## Trecho do texto

»»

Mas Lesbos mudou nos últimos cinco anos. O superlotado campo de refugiados de Mória onde Francisco esteva em 2016 foi destruído pelas chamas na noite entre 8 e 9 de setembro de 2020. O incêndio devastador consumiu as frágeis estruturas que abrigavam 12.000 pessoas, a maior parte delas acolhidas por várias nações europeias. Ainda há 2.300 refugiados, incluindo famílias, homens e mulheres solteiras e 45 mães com seus filhos. Todos passam os dias no Centro de Recepção e Identificação localizado em um setor da cidade de Mitilene - e este é apenas um dos cinco enclaves desse tipo espalhados por diferentes ilhas da nação helênica.
"Embora as condições tenham melhorado, eles ainda são extremamente carentes. A maioria das pessoas vive em contêineres e barracas, sem acesso a serviços higiênicos. Há uma necessidade contínua de melhorar as condições de moradia, alimentação e bem-estar", explica Anastasia Spiliopoulou, Diretora da Caritas Hellas, a principal organização de assistência social da Igreja Greco-Católica.
Danos psicológicos dificultam a integração
É precisamente neste campo de Mitilene que o Papa Francisco irá para encontrar um grupo de pessoas, 60% das quais são refugiados que escaparam da tragédia no Afeganistão, bem como centenas de deslocados de, entre outros, do Iraque, Síria, Palestina, Somália e Congo.

««

[Dados armazenados]
»»

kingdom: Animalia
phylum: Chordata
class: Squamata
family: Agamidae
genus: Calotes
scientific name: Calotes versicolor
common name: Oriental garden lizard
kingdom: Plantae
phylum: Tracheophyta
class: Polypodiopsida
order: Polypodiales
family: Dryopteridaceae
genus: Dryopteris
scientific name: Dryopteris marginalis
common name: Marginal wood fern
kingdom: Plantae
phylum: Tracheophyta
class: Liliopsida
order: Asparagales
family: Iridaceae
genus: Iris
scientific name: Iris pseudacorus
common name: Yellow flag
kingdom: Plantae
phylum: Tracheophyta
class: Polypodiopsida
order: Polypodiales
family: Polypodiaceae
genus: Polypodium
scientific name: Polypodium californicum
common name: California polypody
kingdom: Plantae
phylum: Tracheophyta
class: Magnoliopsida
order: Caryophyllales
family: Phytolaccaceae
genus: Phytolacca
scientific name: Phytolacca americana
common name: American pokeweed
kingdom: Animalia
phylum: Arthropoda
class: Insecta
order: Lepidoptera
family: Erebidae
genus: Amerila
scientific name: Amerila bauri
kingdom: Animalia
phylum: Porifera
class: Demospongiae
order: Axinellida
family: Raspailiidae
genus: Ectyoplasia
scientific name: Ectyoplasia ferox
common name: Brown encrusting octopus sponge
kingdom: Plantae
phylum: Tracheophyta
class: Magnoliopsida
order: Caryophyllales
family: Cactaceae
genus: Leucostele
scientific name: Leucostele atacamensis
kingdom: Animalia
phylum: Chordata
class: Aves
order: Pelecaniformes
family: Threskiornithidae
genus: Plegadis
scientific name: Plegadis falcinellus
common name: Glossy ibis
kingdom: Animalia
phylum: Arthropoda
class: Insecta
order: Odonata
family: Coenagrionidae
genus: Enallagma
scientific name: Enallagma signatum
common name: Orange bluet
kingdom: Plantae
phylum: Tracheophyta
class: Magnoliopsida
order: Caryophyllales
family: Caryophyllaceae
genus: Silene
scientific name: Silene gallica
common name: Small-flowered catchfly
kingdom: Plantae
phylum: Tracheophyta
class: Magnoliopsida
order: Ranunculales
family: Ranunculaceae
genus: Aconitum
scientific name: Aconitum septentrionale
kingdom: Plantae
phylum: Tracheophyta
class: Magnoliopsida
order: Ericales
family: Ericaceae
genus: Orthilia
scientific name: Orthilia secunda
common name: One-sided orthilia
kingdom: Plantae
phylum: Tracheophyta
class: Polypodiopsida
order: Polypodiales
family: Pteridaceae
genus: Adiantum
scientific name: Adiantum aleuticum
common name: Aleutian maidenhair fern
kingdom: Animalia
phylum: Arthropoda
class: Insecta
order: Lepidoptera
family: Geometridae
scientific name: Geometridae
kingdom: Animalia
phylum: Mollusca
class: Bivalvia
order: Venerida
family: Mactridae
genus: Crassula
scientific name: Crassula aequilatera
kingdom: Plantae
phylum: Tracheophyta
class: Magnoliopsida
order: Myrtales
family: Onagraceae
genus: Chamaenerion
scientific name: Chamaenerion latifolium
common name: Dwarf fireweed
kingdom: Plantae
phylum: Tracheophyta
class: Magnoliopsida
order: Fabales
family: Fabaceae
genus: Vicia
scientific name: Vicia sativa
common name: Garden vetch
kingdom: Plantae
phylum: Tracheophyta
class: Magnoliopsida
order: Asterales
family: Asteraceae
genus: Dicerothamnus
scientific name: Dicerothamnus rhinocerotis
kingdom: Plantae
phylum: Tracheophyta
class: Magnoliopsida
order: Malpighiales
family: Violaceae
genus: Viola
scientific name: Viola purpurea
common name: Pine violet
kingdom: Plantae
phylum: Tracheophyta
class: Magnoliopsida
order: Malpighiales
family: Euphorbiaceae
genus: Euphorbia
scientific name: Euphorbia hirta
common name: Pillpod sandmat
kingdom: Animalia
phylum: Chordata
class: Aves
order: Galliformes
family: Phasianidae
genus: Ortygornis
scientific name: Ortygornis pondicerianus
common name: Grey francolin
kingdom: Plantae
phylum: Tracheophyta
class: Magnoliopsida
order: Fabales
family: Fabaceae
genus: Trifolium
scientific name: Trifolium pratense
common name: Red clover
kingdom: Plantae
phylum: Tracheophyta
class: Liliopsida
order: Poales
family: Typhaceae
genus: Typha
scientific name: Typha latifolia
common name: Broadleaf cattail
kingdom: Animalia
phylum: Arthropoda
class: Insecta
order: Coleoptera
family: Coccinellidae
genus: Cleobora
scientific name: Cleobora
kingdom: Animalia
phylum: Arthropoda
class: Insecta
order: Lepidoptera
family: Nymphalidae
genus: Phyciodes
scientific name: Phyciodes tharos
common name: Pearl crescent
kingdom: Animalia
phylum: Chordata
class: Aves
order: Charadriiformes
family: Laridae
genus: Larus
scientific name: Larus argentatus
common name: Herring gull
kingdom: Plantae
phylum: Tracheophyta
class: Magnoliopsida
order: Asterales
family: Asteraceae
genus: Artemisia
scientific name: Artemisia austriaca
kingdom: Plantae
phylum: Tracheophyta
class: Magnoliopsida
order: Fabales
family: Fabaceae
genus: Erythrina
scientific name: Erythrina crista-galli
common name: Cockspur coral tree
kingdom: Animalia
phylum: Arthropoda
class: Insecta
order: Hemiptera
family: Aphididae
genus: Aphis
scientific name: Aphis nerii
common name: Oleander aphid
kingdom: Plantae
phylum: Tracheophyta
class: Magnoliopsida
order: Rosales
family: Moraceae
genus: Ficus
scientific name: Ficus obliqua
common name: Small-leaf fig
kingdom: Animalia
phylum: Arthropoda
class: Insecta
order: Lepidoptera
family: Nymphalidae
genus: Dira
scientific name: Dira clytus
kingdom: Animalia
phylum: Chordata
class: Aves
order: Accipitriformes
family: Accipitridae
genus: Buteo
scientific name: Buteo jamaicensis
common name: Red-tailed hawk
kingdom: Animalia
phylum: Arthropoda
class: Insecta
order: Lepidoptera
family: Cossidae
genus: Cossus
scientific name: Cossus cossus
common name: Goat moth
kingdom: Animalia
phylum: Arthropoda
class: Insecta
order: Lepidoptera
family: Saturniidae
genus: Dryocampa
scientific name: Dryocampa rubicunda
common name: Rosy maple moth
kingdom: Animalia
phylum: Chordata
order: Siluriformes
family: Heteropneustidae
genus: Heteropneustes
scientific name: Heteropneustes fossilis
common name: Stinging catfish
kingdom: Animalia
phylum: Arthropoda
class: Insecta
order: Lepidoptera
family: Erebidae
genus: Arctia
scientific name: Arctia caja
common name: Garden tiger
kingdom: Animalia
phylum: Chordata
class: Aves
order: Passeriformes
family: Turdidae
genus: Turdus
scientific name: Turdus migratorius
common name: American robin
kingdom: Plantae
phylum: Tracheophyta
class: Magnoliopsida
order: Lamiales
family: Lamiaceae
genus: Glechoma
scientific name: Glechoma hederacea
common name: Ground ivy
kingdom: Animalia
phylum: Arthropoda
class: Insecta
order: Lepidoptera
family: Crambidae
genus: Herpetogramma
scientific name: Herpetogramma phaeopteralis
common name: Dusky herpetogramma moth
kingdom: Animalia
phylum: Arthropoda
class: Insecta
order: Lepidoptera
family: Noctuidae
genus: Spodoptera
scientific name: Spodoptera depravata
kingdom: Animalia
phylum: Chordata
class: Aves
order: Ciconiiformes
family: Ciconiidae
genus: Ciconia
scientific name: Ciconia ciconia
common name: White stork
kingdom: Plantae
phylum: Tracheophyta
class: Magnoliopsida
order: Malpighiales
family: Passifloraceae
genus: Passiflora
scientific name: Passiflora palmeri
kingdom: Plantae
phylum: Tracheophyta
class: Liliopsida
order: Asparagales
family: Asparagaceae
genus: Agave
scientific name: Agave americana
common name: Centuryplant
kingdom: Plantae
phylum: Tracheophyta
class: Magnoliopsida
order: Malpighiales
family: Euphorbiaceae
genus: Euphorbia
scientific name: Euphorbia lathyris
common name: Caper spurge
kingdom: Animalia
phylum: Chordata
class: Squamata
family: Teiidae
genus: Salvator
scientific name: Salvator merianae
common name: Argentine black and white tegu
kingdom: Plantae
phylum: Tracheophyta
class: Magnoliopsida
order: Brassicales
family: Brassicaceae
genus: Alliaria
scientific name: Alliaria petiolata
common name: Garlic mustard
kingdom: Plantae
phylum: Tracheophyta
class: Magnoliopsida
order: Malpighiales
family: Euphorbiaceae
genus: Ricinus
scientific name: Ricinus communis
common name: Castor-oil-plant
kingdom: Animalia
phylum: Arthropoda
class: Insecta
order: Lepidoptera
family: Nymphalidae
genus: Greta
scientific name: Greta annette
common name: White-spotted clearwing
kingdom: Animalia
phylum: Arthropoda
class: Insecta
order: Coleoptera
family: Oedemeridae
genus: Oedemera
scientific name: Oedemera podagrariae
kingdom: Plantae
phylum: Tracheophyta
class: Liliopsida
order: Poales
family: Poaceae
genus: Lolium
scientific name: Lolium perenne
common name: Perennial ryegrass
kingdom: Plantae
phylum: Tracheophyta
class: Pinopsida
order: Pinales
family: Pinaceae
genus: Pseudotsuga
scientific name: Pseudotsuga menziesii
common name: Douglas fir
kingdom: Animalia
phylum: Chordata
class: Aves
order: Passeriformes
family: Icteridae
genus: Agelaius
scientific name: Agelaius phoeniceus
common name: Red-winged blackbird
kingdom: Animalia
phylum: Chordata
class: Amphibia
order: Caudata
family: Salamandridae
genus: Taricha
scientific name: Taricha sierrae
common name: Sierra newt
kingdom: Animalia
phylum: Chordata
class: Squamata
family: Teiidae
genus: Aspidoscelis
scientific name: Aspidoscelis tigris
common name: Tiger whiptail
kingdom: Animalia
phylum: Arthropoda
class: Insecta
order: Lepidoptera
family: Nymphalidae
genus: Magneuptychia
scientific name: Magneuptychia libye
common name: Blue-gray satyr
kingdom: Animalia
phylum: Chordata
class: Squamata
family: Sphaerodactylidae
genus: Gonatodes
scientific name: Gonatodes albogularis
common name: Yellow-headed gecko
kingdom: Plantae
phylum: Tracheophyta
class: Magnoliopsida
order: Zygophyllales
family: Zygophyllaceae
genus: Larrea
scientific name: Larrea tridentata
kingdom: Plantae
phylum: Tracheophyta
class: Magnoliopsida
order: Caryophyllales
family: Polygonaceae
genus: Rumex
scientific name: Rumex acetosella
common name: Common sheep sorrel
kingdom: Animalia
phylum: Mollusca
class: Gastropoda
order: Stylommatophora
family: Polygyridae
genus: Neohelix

««

## Exercícios
A: Por favor, resuma o trecho sobre Lesbos em duas frases.
B: Dê continuidade ao trecho sobre Lesbos, começando logo após a última frase apresentada.

## Tarefas resolvidas
A: O campo de refugiados de Mória, em Lesbos, foi destruído por um incêndio na noite entre 8 e 9 de setembro de 2020, mas ainda há 2.300 refugiados no Centro de Recepção e Identificação em Mitilene, onde, segundo a diretora da Caritas Hellas, a maioria vive em contêineres e barracas sem acesso a serviços higiênicos. É nesse campo que o Papa Francisco vai encontrar um grupo de pessoas, 60% das quais são refugiados que escaparam da tragédia no Afeganistão.

B:
Enquanto aguardam os lentos procedimentos de asilo na Grécia ou em algum país europeu, eles passam os dias dentro do complexo - que é cercado por barras e arame farpado, sob rígido controle - e só podem sair algumas horas por semana. São circunstâncias que dificultam o processo de integração que o Pontífice várias vezes pediu, pois muitos sofrem feridas profundas, que afetam psicologicamente e se somam a dramas anteriores, como a morte de familiares e amigos que se afogaram no mar, ou que foram vítimas de tráfico de seres humanos ou desaparecidos em sequestros.
Essa é a realidade que Öznur Zayakci, psicóloga clínica da ONG Médicos Sem Fronteiras, responsável pelo programa de saúde mental dos moradores do acampamento de Mitilene, enfrenta diariamente. “Oferecemos - explica ela - um serviço para refugiados que apresentam sintomas de angústia mental devido a tortura, violência física e sexual, tanto em adultos quanto em adolescentes e crianças. A maior parte chega com transtornos de estresse pós-traumático, sintomas de depressão e ansiedade. Algumas crianças chegam com tendências suicidas e de automutilação”, afirma a psicoterapeuta de origem turca, que acrescenta que grande parte dos pacientes presenciou atos de violência e assassinatos enquanto viajavam de seu país de origem e foram submetidos a ameaças, maus-tratos e abusos.
Segundo Zayakci, os refugiados têm necessidade de se sentir fortalecidos e recuperar a autoconfiança para se curar e se integrar e isso exige que reconstruam suas habilidades sociais, mas é difícil fazê-lo sem as condições básicas para se socializar normalmente fora do acampamento. “Eles querem um espaço onde se sintam respeitados, onde possam viver em condições dignas”, diz a psicóloga, aludindo à precariedade de suas moradias, sem luz e aquecimento, principalmente agora que o inverno se aproxima.
Acolher, proteger, promover e integrar
Mas esse quadro desolador não impede aos habitantes do campo de Mitilene de nutrir esperança enquanto aguardam a chegada do Papa Francisco.
“As pessoas estão entusiasmadas porque esta é uma oportunidade para compartilhar suas experiências”, disse Anastasia Spiliopoulou, antecipando parte do programa que o Santo Padre cumprirá na ilha, que inclui a escuta atenta dos testemunhos dos deslocados e voluntários.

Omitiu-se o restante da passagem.